TASK ITEM
Transcribe each entry so that it matches the original exactly.

▬▬▬▬▬▬

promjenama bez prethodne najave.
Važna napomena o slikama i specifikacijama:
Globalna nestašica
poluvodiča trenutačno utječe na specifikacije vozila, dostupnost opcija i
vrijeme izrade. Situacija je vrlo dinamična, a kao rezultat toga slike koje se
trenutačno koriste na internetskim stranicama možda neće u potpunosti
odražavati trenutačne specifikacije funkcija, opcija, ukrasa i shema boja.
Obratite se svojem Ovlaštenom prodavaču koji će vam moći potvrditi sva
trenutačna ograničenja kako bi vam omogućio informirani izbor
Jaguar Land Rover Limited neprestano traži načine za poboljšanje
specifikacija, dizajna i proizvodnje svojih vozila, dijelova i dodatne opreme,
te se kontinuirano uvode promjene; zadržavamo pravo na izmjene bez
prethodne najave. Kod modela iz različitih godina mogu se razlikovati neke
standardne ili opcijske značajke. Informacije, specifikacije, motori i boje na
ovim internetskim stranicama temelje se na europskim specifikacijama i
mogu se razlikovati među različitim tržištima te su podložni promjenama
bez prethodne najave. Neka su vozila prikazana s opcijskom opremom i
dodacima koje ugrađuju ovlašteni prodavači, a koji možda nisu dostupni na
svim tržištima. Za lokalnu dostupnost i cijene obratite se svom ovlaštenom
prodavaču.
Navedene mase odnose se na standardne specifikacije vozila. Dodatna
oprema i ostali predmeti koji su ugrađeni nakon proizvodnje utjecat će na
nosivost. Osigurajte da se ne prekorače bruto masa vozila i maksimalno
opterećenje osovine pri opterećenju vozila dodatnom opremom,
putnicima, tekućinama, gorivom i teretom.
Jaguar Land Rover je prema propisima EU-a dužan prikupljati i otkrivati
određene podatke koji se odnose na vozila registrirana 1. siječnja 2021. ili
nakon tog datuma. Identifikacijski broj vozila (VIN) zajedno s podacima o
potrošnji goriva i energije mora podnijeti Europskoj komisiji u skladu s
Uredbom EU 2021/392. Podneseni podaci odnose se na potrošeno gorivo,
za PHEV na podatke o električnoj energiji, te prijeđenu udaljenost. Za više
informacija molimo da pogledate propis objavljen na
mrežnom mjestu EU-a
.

▬▬▬▬▬▬

PROBLEM SOLUTION
promjenama bez prethodne najave.
Važna napomena o slikama i specifikacijama:
Globalna nestašica
poluvodiča trenutačno utječe na specifikacije vozila, dostupnost opcija i
vrijeme izrade. Situacija je vrlo dinamična, a kao rezultat toga slike koje se
trenutačno koriste na internetskim stranicama možda neće u potpunosti
odražavati trenutačne specifikacije funkcija, opcija, ukrasa i shema boja.
Obratite se svojem Ovlaštenom prodavaču koji će vam moći potvrditi sva
trenutačna ograničenja kako bi vam omogućio informirani izbor
Jaguar Land Rover Limited neprestano traži načine za poboljšanje
specifikacija, dizajna i proizvodnje svojih vozila, dijelova i dodatne opreme,
te se kontinuirano uvode promjene; zadržavamo pravo na izmjene bez
prethodne najave. Kod modela iz različitih godina mogu se razlikovati neke
standardne ili opcijske značajke. Informacije, specifikacije, motori i boje na
ovim internetskim stranicama temelje se na europskim specifikacijama i
mogu se razlikovati među različitim tržištima te su podložni promjenama
bez prethodne najave. Neka su vozila prikazana s opcijskom opremom i
dodacima koje ugrađuju ovlašteni prodavači, a koji možda nisu dostupni na
svim tržištima. Za lokalnu dostupnost i cijene obratite se svom ovlaštenom
prodavaču.
Navedene mase odnose se na standardne specifikacije vozila. Dodatna
oprema i ostali predmeti koji su ugrađeni nakon proizvodnje utjecat će na
nosivost. Osigurajte da se ne prekorače bruto masa vozila i maksimalno
opterećenje osovine pri opterećenju vozila dodatnom opremom,
putnicima, tekućinama, gorivom i teretom.
Jaguar Land Rover je prema propisima EU-a dužan prikupljati i otkrivati
određene podatke koji se odnose na vozila registrirana 1. siječnja 2021. ili
nakon tog datuma. Identifikacijski broj vozila (VIN) zajedno s podacima o
potrošnji goriva i energije mora podnijeti Europskoj komisiji u skladu s
Uredbom EU 2021/392. Podneseni podaci odnose se na potrošeno gorivo,
za PHEV na podatke o električnoj energiji, te prijeđenu udaljenost. Za više
informacija molimo da pogledate propis objavljen na
mrežnom mjestu EU-a
.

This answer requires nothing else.